Wednesday, 13 March 2013

Unofficial London: Gin Lane

As an avid reader of historical romance novels, one of my favourite authors is Elizabeth Hoyt and her 'Maiden Lane' books. Set in the Georgian period the series is based around an orphanage in the notorious St Giles district of London. This was a district known for its squalor and poverty, a place where criminals thrived and gin-selling flourished. The Georgian artist William Hogarth created 'Gin Lane' as a piece of social comment on the squalor and lawlessness of St Giles, and after reading Ms Hoyt's books, I looked at the etching with fresh eyes.

 The focal point of the picture is the half-naked woman in the foreground. In a drunken stupor she is careless of her baby, who falls from her arms into the cellar of the neighbouring gin shop (note the jug-shaped shop sign - to alert those who couldn't read as to where they could purchase alcohol) The woman is shown with sores on her legs, probably syphilitic ulcers, the implication being that she is a prostitute.

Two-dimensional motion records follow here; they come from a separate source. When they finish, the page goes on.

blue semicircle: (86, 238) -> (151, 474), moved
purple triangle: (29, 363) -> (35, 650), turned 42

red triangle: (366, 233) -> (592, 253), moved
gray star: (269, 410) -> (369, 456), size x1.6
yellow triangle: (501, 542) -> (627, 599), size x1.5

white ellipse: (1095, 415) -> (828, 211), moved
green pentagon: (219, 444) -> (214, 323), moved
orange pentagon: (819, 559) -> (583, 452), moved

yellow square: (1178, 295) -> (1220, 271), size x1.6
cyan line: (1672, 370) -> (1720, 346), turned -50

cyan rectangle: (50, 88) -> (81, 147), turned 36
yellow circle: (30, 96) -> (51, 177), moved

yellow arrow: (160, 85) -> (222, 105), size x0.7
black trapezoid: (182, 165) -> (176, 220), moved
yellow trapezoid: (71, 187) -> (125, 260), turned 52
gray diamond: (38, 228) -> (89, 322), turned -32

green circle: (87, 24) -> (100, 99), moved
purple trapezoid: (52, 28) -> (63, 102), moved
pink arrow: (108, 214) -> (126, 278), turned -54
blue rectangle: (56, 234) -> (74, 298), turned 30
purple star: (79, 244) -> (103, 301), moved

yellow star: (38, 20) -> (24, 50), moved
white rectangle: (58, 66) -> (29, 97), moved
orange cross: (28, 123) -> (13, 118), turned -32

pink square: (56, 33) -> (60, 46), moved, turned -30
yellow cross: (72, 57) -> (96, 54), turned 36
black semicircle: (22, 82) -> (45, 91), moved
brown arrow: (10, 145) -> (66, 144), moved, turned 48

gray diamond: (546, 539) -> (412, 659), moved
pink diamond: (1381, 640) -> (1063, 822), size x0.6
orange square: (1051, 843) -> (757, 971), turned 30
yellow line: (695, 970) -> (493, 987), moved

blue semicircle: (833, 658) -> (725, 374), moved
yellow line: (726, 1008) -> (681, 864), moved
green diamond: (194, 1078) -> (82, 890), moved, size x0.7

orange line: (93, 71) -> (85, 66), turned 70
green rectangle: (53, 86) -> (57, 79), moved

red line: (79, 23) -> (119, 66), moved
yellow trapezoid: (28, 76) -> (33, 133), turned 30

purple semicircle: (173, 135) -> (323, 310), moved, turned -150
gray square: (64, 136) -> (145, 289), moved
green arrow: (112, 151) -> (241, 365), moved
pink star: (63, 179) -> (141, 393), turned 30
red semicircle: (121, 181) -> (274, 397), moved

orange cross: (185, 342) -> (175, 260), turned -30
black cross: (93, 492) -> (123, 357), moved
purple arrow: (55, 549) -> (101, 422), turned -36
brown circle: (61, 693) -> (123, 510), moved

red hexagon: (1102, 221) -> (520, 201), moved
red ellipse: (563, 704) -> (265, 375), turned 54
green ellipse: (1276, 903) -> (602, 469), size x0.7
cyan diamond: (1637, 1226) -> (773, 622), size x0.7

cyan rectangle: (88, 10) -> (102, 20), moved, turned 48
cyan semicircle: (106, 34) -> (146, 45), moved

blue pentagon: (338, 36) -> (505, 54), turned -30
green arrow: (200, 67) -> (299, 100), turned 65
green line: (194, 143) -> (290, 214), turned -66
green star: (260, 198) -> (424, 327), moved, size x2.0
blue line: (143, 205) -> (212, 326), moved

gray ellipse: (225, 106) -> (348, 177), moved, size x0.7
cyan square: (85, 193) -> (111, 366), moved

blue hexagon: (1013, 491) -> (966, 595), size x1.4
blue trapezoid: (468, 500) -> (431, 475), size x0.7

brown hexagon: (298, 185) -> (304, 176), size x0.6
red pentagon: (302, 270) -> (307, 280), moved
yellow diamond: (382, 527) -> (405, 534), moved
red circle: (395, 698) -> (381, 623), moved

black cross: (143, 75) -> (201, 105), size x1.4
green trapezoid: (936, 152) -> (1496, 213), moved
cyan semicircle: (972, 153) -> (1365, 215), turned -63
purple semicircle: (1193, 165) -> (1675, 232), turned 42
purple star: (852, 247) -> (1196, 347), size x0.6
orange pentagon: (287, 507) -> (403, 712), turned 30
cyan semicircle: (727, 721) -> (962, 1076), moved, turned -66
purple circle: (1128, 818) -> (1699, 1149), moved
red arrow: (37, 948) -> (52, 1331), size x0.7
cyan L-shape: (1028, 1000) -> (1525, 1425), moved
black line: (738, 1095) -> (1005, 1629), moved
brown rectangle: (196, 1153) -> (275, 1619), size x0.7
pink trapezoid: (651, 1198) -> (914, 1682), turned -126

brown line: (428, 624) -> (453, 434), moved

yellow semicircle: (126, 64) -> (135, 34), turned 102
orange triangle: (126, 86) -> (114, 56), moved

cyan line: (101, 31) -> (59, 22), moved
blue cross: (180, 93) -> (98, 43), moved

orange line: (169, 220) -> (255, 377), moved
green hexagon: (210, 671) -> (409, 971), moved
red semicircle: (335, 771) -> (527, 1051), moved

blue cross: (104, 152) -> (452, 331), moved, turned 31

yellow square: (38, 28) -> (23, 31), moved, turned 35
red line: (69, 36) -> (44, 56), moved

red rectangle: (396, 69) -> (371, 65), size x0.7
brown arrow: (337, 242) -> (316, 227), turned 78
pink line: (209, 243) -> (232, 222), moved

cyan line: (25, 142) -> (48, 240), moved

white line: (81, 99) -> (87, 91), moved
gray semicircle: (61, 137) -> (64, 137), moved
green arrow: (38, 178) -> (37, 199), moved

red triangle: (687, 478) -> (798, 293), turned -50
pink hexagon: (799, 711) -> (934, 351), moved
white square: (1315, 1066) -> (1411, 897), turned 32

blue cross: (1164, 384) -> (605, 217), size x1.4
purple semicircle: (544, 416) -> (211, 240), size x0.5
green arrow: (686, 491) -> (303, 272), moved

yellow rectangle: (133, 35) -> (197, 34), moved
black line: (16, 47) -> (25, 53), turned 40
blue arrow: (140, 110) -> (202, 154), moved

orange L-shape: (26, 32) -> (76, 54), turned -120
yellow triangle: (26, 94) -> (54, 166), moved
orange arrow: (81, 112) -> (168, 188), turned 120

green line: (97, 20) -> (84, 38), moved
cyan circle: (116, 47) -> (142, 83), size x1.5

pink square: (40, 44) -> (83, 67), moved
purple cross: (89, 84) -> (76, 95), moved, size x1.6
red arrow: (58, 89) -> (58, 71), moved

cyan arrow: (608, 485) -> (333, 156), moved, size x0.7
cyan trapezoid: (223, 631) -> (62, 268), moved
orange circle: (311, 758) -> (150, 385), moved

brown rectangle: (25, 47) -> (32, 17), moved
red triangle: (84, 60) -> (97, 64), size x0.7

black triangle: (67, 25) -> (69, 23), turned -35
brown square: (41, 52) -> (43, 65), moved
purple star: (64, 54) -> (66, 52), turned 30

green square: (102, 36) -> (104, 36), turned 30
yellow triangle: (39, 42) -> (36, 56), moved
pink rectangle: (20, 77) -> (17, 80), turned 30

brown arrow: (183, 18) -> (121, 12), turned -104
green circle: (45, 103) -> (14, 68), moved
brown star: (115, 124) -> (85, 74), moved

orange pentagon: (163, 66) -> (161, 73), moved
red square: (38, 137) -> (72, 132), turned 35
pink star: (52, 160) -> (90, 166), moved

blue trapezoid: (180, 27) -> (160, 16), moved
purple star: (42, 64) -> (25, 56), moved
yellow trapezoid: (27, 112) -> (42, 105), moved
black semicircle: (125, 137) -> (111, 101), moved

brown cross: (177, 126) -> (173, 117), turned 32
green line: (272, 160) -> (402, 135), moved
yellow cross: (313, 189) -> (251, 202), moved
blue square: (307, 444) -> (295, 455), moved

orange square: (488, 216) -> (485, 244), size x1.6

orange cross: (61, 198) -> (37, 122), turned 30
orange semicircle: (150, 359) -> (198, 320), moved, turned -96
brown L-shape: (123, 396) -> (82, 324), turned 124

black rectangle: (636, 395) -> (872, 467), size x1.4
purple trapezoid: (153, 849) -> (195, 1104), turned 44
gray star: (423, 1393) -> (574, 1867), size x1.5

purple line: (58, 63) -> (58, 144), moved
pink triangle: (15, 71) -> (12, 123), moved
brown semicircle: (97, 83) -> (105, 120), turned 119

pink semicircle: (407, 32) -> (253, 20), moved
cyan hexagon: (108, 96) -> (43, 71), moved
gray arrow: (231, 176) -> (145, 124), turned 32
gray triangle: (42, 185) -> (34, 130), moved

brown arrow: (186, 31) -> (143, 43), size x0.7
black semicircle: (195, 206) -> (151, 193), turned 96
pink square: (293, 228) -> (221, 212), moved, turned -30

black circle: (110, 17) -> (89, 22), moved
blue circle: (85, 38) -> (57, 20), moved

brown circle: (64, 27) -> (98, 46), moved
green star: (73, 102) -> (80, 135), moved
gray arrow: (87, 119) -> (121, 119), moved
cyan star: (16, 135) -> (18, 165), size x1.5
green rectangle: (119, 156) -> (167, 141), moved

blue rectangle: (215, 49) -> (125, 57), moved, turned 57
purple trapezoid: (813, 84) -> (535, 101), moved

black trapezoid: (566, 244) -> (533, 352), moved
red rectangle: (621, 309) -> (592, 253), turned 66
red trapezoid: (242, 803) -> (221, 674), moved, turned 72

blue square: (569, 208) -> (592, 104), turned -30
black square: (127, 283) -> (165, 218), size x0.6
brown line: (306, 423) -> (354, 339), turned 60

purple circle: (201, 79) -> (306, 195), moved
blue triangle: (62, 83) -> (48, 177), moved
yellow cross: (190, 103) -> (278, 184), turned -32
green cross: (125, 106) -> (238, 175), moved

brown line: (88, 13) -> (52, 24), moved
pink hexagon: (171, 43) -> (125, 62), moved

Sadly, this scene is not as outlandish as it might appear. Records exist of a woman, Judith Dufour, who reclaimed her child from the workhouse and then strangled it, in order to sell the child's clothes (for 1s. 4d.) in order to buy more gin.

In Hogarth's painting, languishing in front of the disreputable mother is a skeletal pamphlet-seller. He rests with his eyes closed, glass in hand (from which he drank gin?) whilst a leaflet titled "The Downfall of Mrs Gin," moralising about the evils of alcohol, spills from his basket.


To the left of the picture is Mr Gripe's pawnbrokers shop. He is buying a carpenter's tools and a housewife her cooking pots, supplying them with money to buy their next drink.
If you look carefully, in the top right hand corner of the painting is a barber, who has hung himself because no one has the money for a shave. Apart from gin-sellers and pawnbrokers, the only other business to survive is the undertaker (again, note the coffin-shop sign) kept busy by gin-related deaths.
The Foundling Hospital, as it is today - a museum.
Intriguingly, the artist Hogarth worked with a philanthropist called Thomas Coram who established the Foundling Hospital in London. Going back to Ms Hoyt's 'Maiden Lane' books, these also feature a charitable orphanage and this link made me wonder if original the inspiration behind Ms Hoyt's Maiden Lane series, came from seeing Hogarth's work and reading his support for orphans and foundlings.

Have any of you read the Maiden Lane books? Which is your favourite?